Tradeoffs: Software video encoders have good quality, but are slow. Hardware encoders have lower quality, but are fast and don’t consume much power.
Life streaming requires real–time distribution of data from one to many participants. net2o uses an avalanche tree distribution for streaming: Data stream blocks are partitioned. Each partition is send to a tree of nodes. The branch nodes send it forward to further nodes. The leaf nodes send it forward to nodes from other partitions. This makes sure that every node has the same load.
The dangling edges that point nowhere show that it is possible to add one further node to this tree at any point in time. The tree allows to have low–latency streaming to many participants. The fanout here is four; in reality, it can be significantly bigger.

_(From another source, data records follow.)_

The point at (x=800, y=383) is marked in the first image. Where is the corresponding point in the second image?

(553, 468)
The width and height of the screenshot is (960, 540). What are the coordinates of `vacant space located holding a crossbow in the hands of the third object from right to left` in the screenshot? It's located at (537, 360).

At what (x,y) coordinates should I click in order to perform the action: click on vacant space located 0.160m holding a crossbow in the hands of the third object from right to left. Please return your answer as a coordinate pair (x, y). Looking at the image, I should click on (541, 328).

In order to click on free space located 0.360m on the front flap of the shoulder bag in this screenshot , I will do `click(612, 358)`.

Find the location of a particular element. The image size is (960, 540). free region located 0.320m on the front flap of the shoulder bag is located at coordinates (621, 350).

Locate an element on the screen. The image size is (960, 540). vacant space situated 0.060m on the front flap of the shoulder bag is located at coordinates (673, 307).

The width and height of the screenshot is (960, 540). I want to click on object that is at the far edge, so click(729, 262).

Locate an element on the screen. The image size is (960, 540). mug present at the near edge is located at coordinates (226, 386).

For timeshift streaming alone, a much simpler relation is possible: an ordinary queue. Every watcher starts by being added to the tail of the queue, watching the video stream right from start. It takes that stream from the one next in the queue, which got it recently. If the delay between two participants becomes too small for that simple queue, the real–time streaming tree concept can be used for them.
Timeshift streaming watchers who skip over parts have to change the position in the queue. Since they then don’t have the entire video, they can‘t distribute all of it. Everybody still can contribute as much as he consumes, it is still a fair share.
Collection tree and mixing
Each active node in a video conference creates a stream of data. Mixing the data is distributed; sending it directly to one central instance will easily overwealm that one.
- Leaf nodes send their stream upwards. Audio is processed by applying filter, volume control and spatial audio at the leaf, video streams are truncated and scaled down as necessary.
- Participants can offer their own stream as life stream for others to join, but other nodes will only select one or two life streams
- Branch nodes combine leaf node streams and own stream to mixed stream
- Audio is just mixed together
- Video is stiched together (if possible without transcoding, see for example this paper using HEVC for stitching videos together)
- Rogue participants ignoring commands are muted either here or if the entire branch is rogue, at the root
- Root node combines final downmix, and distribute that as life stream
- Every participant has one single upstream
- Branch nodes have multiple downstreams (asymmetric subscriber lines work well here)
- Every participant handles a fair share of the central stream distribution
- Every participant needs to encode one stream + local copies of the own recording
- Every participant needs to decode more than one stream
- The instructions how to downscale and mix the incoming streams come from the moderator node
The own recording is available afterwards for remixing the entire conference with higher quality, or in case connection losses took out participants and people want to check what they missed.